Pix2Seq codebase: multi-tasks with generative modeling (autoregressive and diffusion)

Apache License 2.0

857 stars 71 forks source link

RIN results on CIFAR #35

Closed nicolas-dufour closed 1 year ago

nicolas-dufour commented 1 year ago

Hi,

In the RIN paper, you mention that you reach 1.81 FID and i'm trying to reproduce this results without success. I've reached at a minimum FID score of 17.7

Looking at the config files, 2 train schedulers are used, linear and sigmoid. Which one was used to get this result? Is the inference framework the same as the rest of the results with 250 DDIM steps and a cosine scheduler with tau=1? Are those results obtained on the class conditional setup or the unconditional one?

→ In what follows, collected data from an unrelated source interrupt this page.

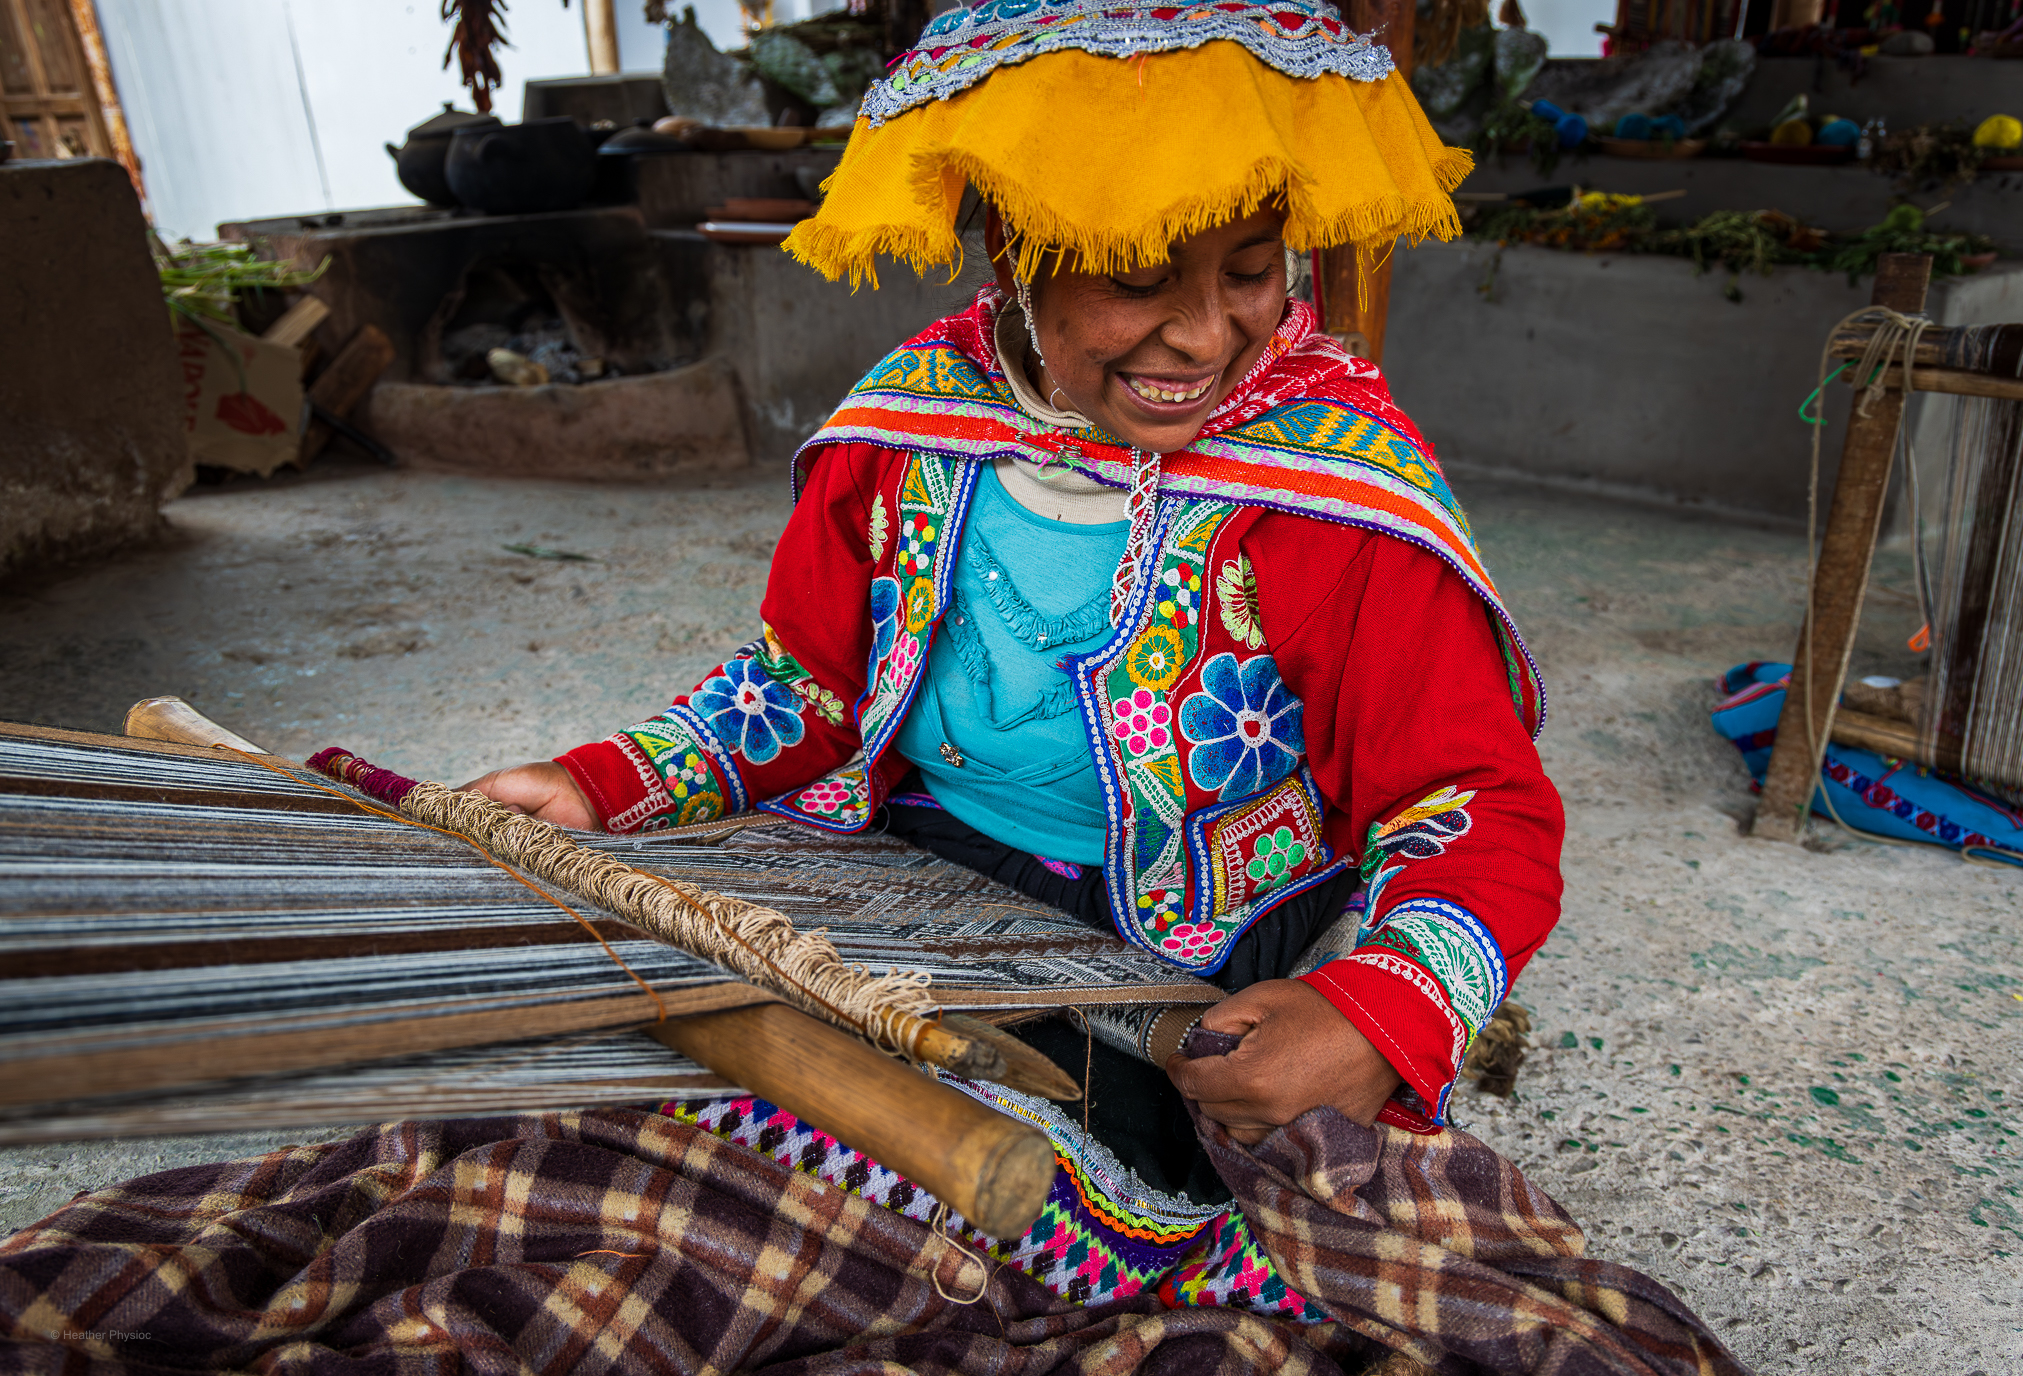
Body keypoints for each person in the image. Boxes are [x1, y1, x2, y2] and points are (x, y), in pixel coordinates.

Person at [464, 0, 1561, 1154]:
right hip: (915, 864)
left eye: (1249, 273)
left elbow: (1467, 799)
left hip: (1183, 939)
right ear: (1016, 258)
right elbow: (808, 680)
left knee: (1019, 1179)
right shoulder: (909, 431)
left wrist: (1376, 1006)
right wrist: (605, 781)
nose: (1203, 337)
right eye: (1137, 280)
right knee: (649, 1083)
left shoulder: (1330, 498)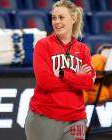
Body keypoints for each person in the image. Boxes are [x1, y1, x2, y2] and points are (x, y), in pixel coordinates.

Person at [25, 0, 96, 140]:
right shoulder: (43, 45)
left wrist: (63, 74)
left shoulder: (83, 50)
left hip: (76, 118)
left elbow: (89, 83)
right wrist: (77, 78)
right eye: (54, 18)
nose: (57, 22)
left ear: (73, 19)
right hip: (44, 116)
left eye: (61, 17)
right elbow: (45, 82)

Also, if you have them, do you have an IS associated to this model?

Thank you very much for the information!

ajabri commented 1 year ago

Hi,

The 1.81 FID result was obtained with a train schedule of sigmoid@-3,3,0.9 (cosine should work fine on cifar-10 as well) and 1000 steps of DDPM (as with other results) with cosine schedule tau=1. Sampling is class-conditional (with no guidance) and the inception score is 10.3.

nicolas-dufour commented 1 year ago

Hi @ajabri , I've been trying to reproduce the results with Pytorch but i only manage to reproduce the inception score (10.7 on my side). However, for the FID score i only manage to get 13.9 FID. Do you know if something is missing in the released implementation? Thanks!

chentingpc commented 1 year ago

the full config was released in https://github.com/google-research/pix2seq/blob/main/configs/config_diffusion_cifar10.py. one thing important in cifar10 was dropout otherwise it overfits quite seriously. also, 10.7 IS with 13.9 FID seems suspicious to me, never encountered such low fid with this good IS score.

nicolas-dufour commented 1 year ago

@chentingpc Hum thanks for the insights but I have thoroughly used the same config that you are referencing above. There may be a problem with my evaluation setup then. I'm using torch-fidelity for FID computation. Would you provide a set of generated images so I can see if my FID computation is to blame for the differences? Thank you, Nicolas Dufour

chentingpc commented 1 year ago

here are some random samples: individualImage

nicolas-dufour commented 1 year ago

Managed to reproduce thanks!